- Written task
Every line of the records below from the line with "GO-600, due: May 11 -> May 10" up to and including the line with "GO-706, start: Apr 26 -> Apr 27" must be reproduced exactly, and no line outside that range.

- Dataset extract
# # # #

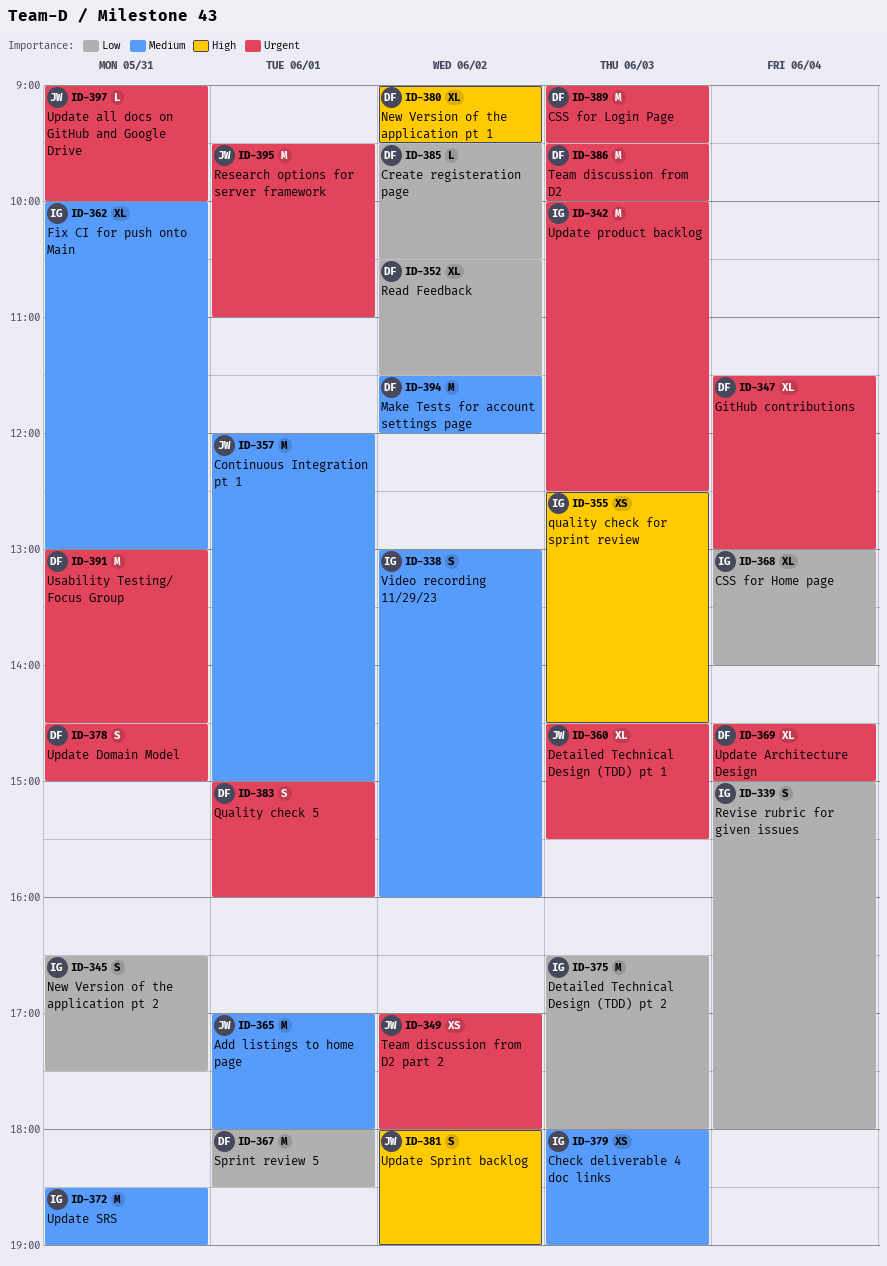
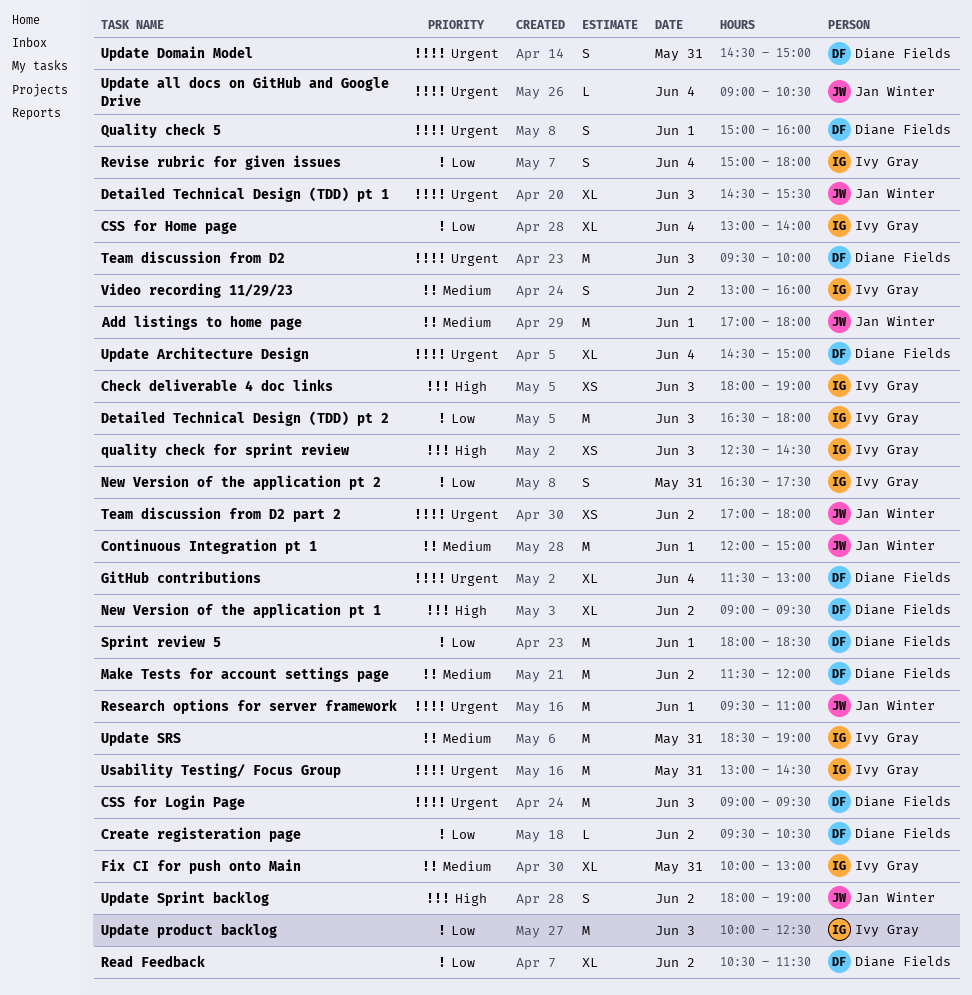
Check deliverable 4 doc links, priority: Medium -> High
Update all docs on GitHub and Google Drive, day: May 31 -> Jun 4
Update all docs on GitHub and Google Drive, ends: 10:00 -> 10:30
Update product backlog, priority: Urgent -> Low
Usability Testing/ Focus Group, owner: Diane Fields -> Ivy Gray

# # # #

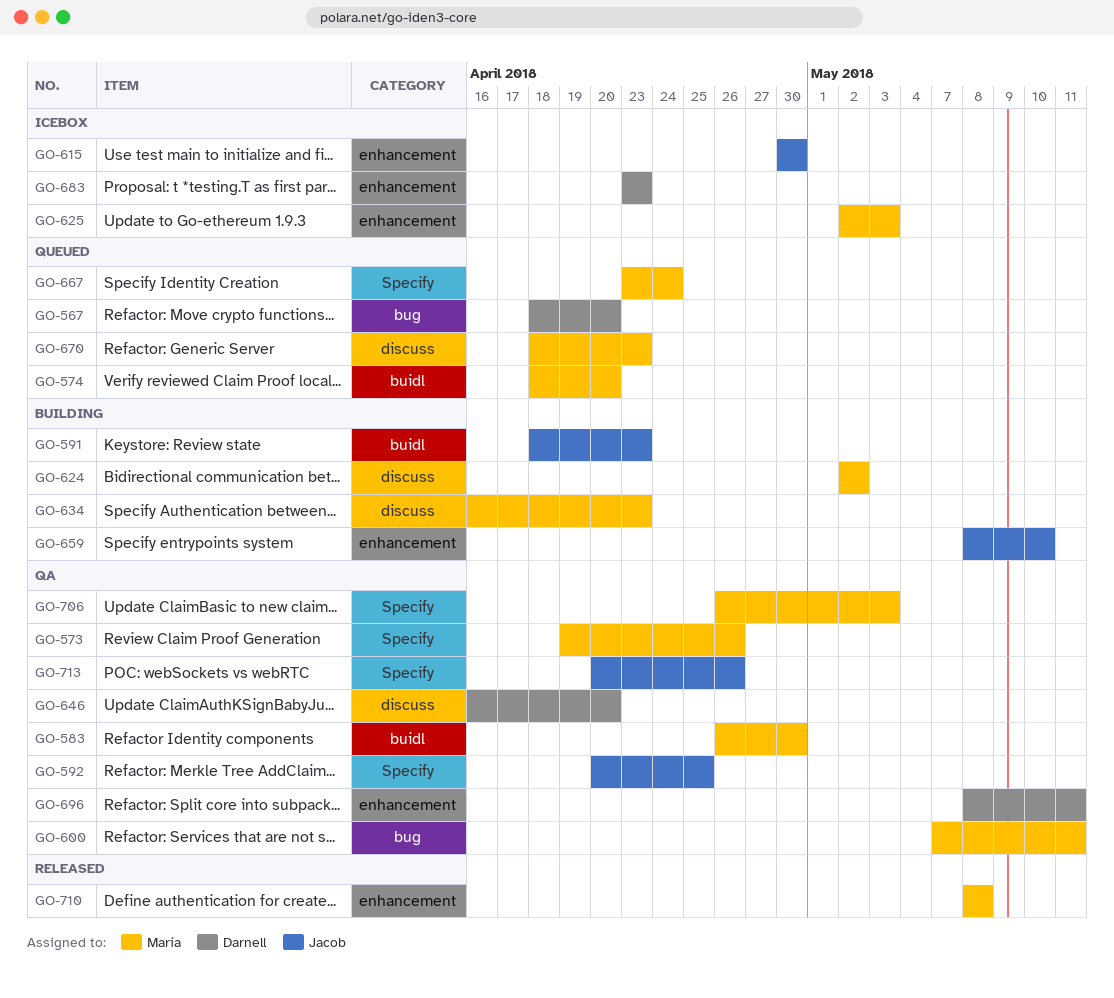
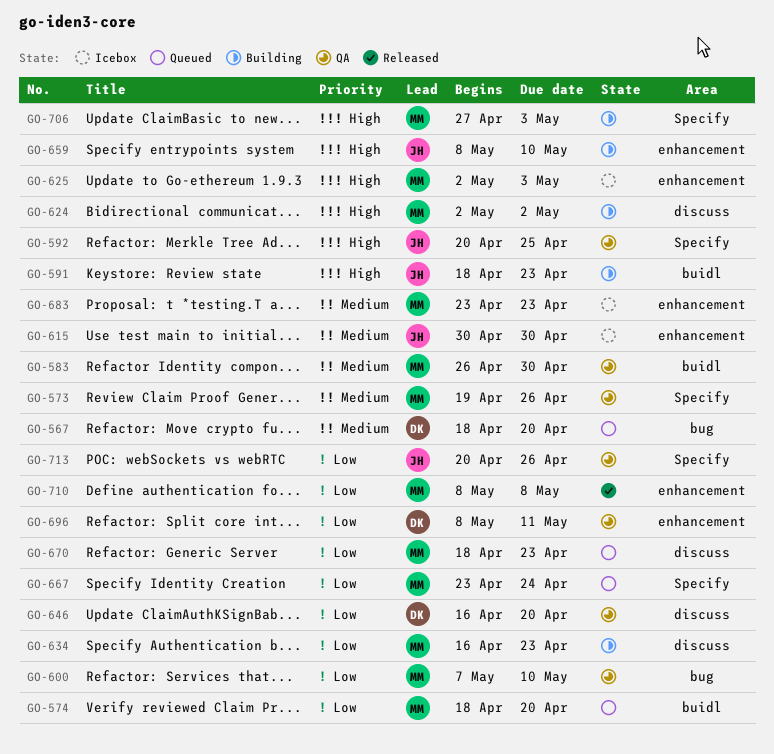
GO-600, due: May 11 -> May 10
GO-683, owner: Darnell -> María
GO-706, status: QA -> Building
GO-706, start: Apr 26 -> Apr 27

# # # #

- Response area
GO-600, due: May 11 -> May 10
GO-683, owner: Darnell -> María
GO-706, status: QA -> Building
GO-706, start: Apr 26 -> Apr 27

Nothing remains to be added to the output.